Close to the ice pack, this fishing net may have been covered, uncovered, and covered, again and again by annual ice cycles. It may have circled the Arctic, even the Atlantic by ocean gyres for many years.


Ghost fishing kills indiscriminately.

A Polar Bear or 'Ice Bear' as they are often called. Pictured of the east coast of Greenland.


Ice loss is causing a major problem for the Arctic. Some of the loss is due to climatic change, but the input of fresh water from melts is accelerating sea water change, reducing sea water density, reducing the deep water movement.

Polar Regions


The greatest and fastest changes can be observed in the polar regions, they act like a Global thermometer, and we now know that it is these regions that are vital to the Global ocean conveyor. Cold dense seawater sinks in the Arctic, this is the 'kick-start', a slowing here has the ability to alter climatic patterns. The Gulf Stream could slow affecting the whole North Atlantal and wider.


We have learnt the importance of El Nino and La Nina events in the Pacific and just how disruptive these ocean current changes are to terrestrial weather, which in turn effects us big time.


Warming Seas - Warm Seas


It is not just the polar regions that are under threat; coral reefs, atolls and low lying islands are in dire straits.

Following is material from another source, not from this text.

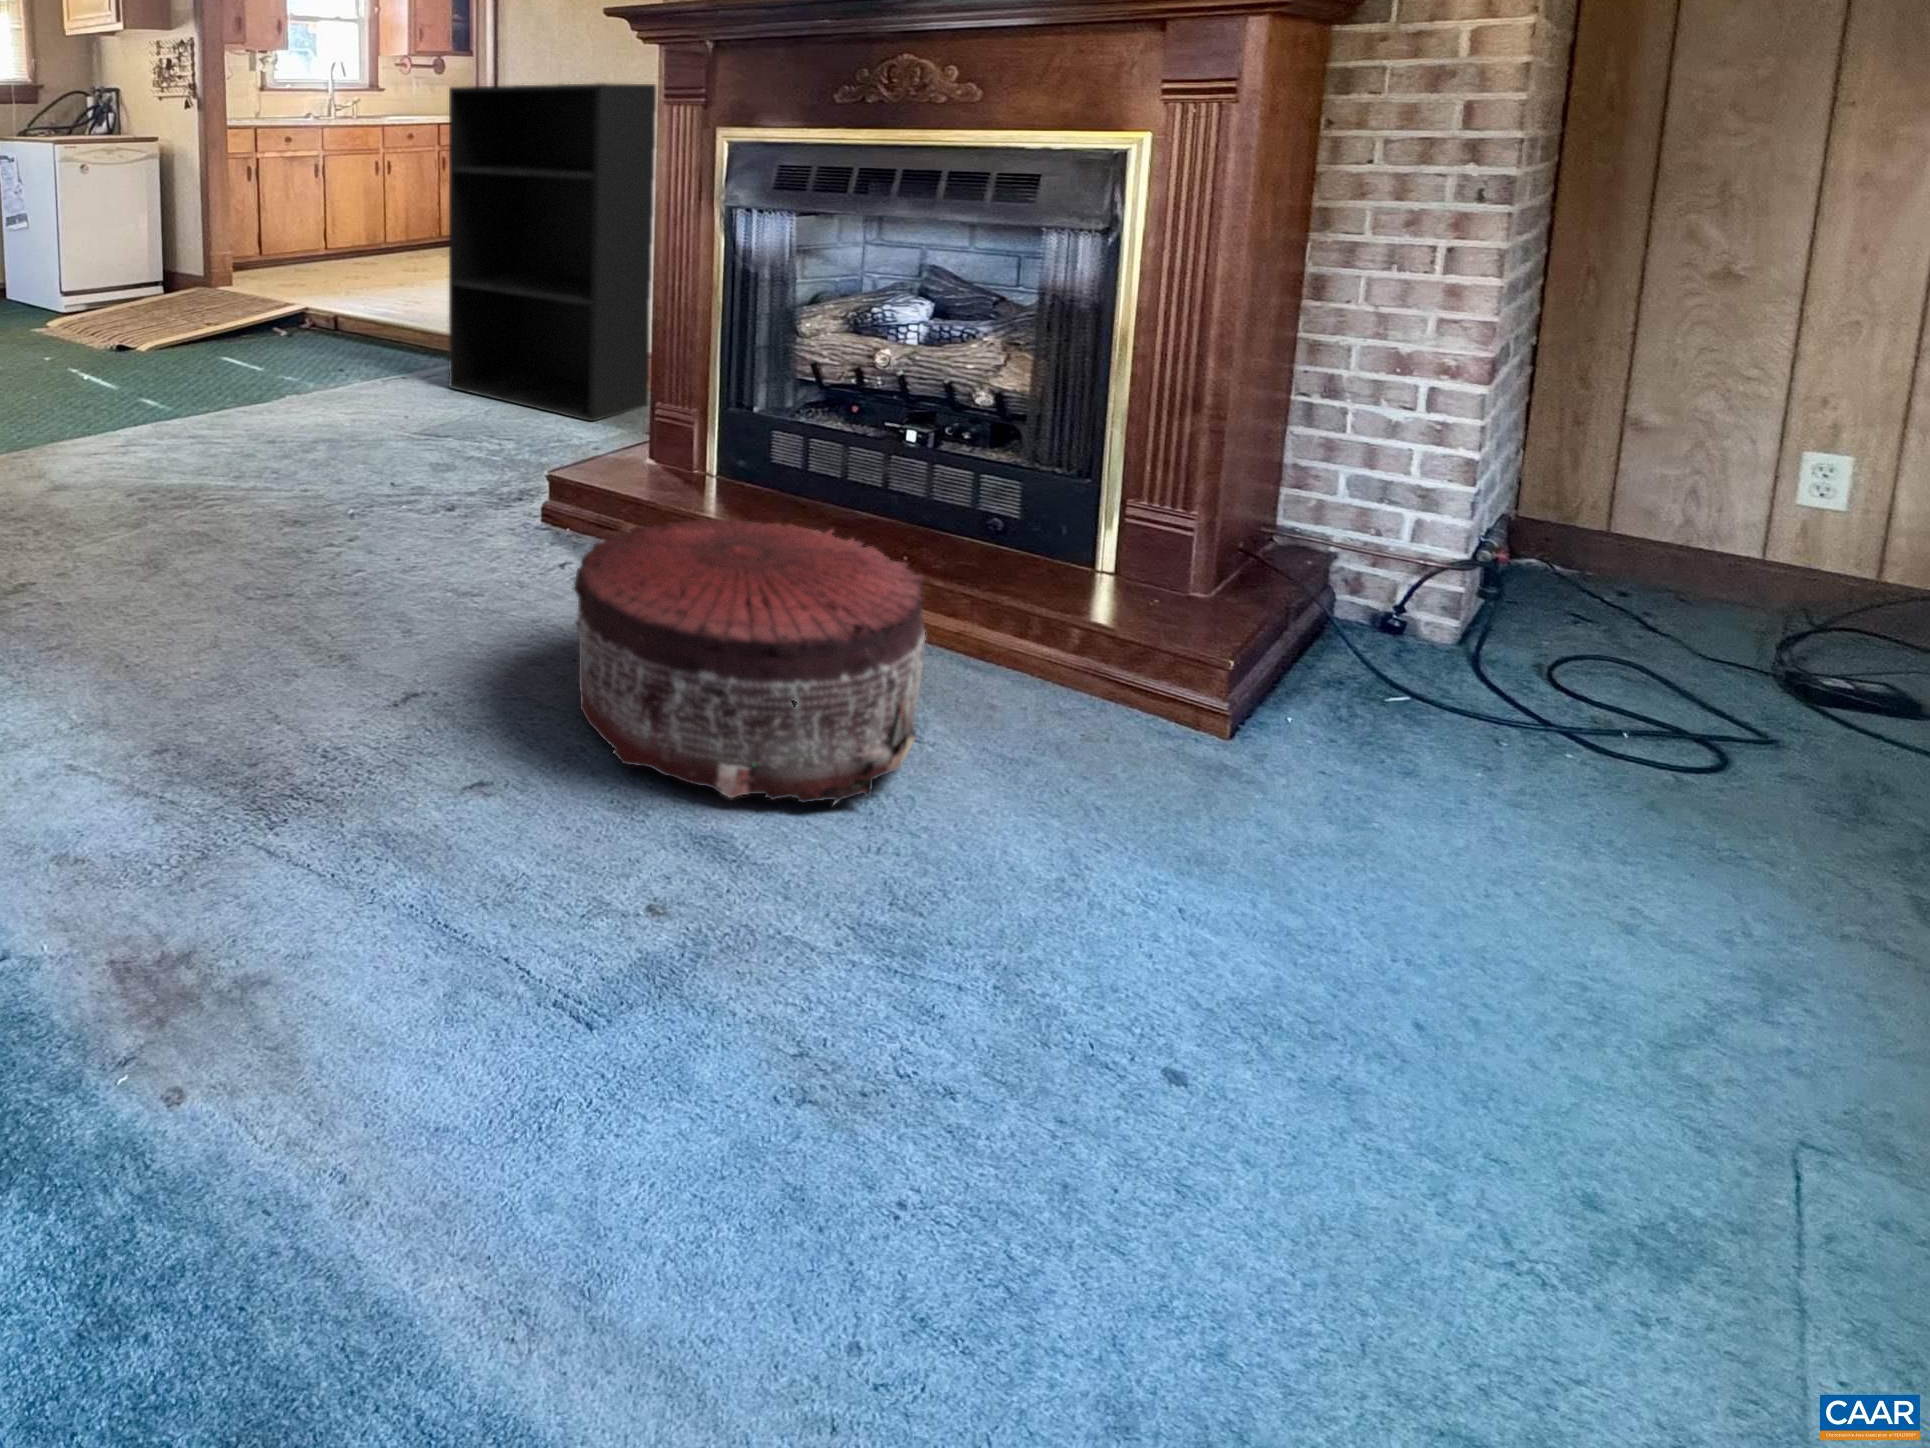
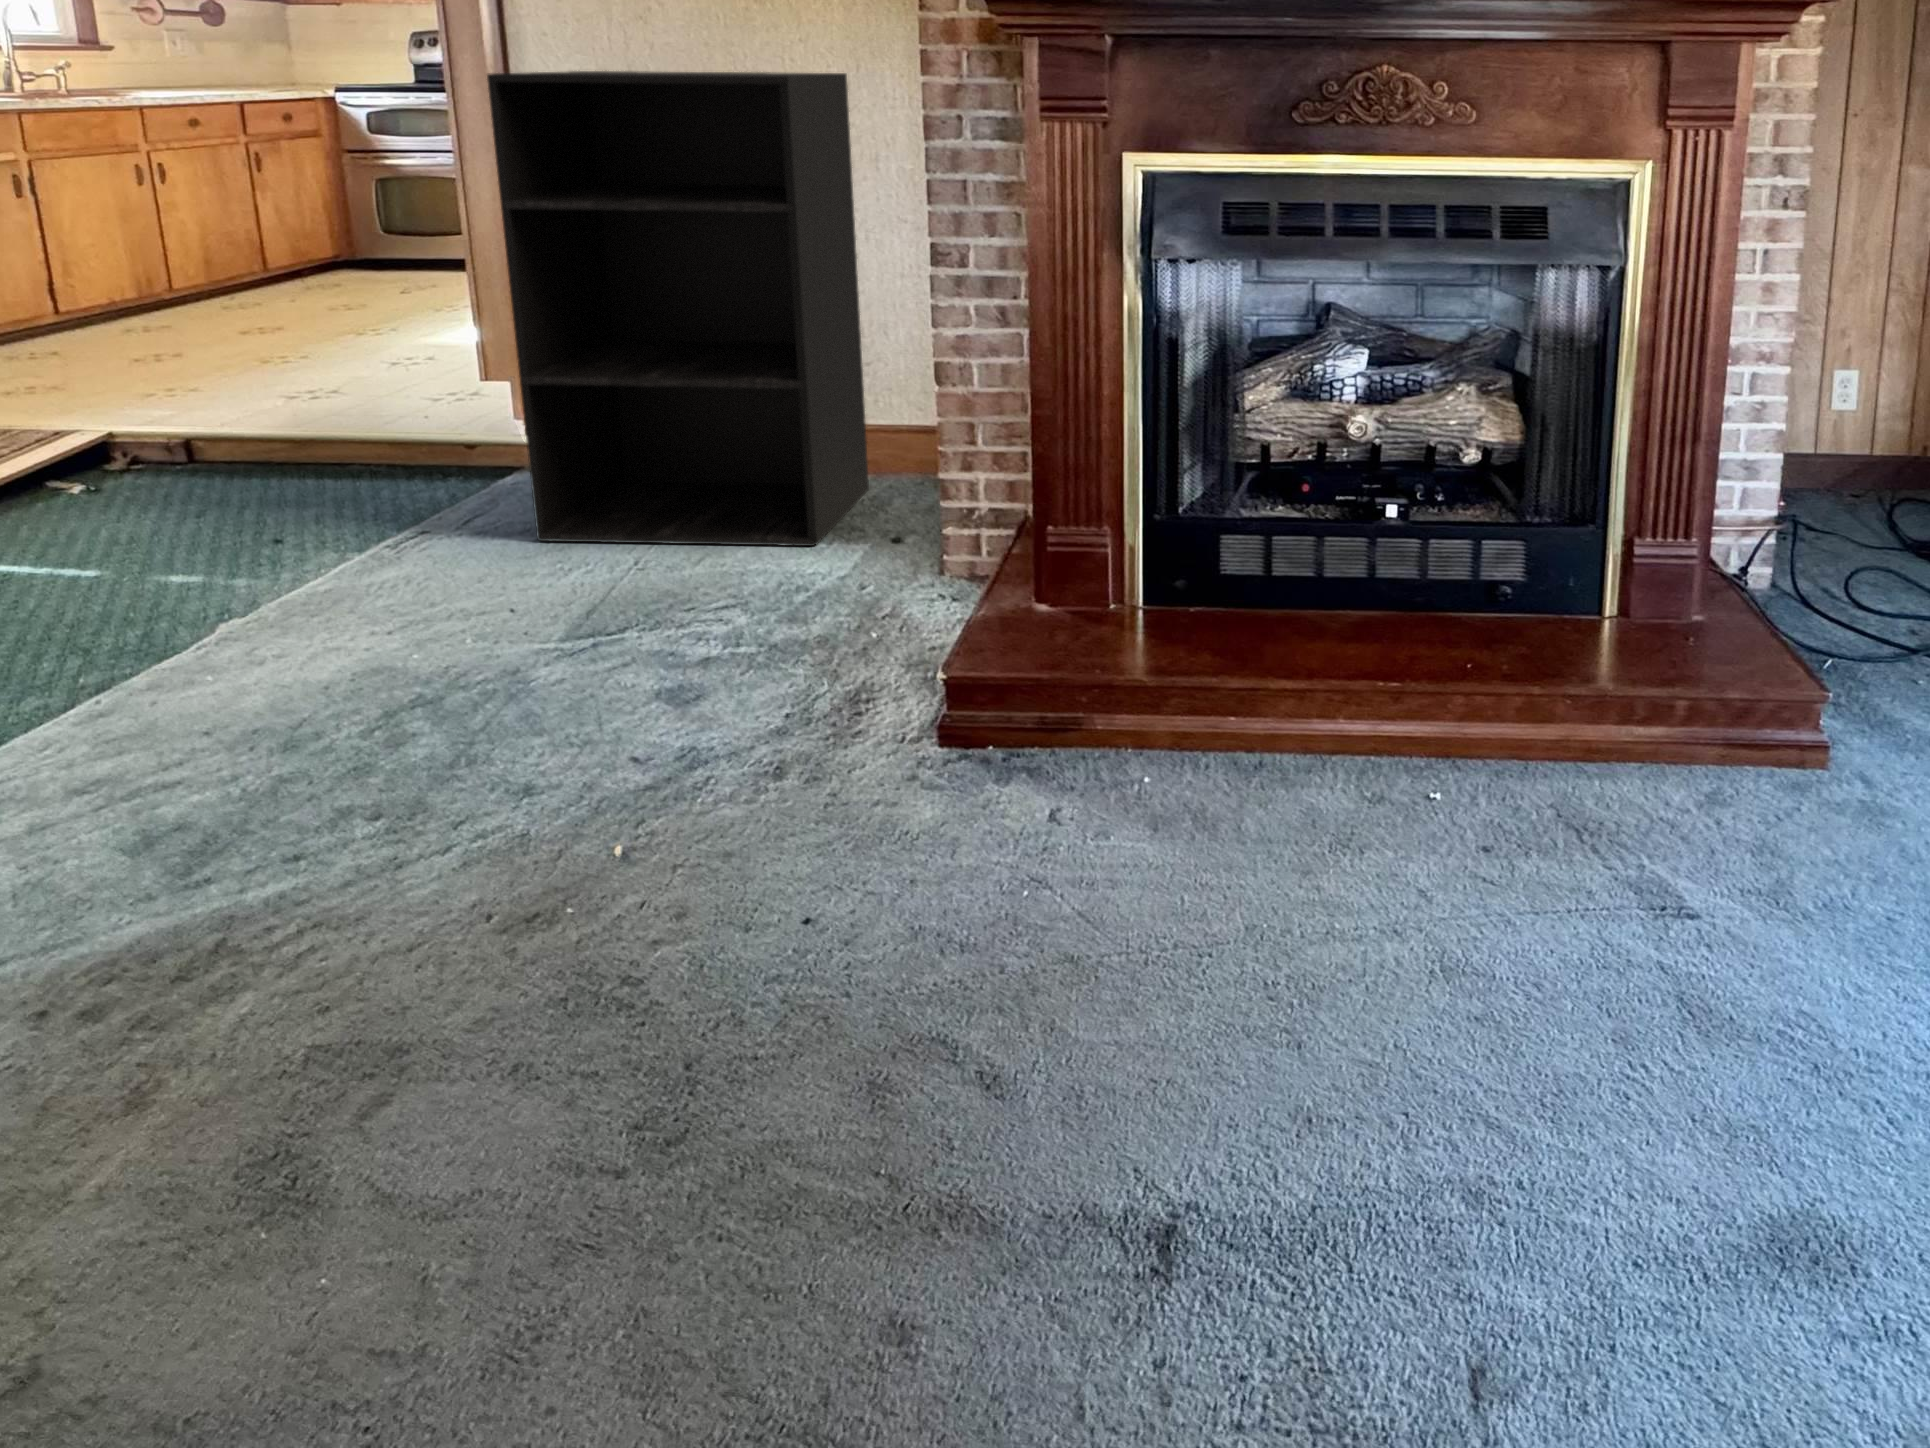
pouf: present [574,519,925,804] -> none [1280,680,1762,1170]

Warming seas bring their own problems from sea level rise from thermal expansion to more extreme climatic events, warmer air carries more water, larger temperature extremes are the root cause of tropical storms, which often are not limited to the tropics.


Warm seas are not exempt from the effects, a minor alteration in coral growing regions is sufficient to cause 'bleaching', long term bleaching is causing mass die-offs around the world. Ocean acidification causes corals to dissolve further disrupting this unique habitat.

Changes in species diversity has unknown effects on trophic levels.

Regions of oligotrophic waters rely on differing systems to support life, coral reefs are one such ecosystem which is under threat.

Whole islands, island communities and huge areas of densely populated land are at risk of becoming submerged.

Coral bleaching, where the coral polyps expel the algae component causes major disruption and can cause the death of the entire reef.



Problems from fishing of the top preditors causes untold and often unknown turmoil to food webs. Ocean acidification bleaches corals, one of the globes greatest habitats in nutrient deficient waters.


In fact many of the world's major cities lie close to sea level and are at threat from rising tides and storm surges.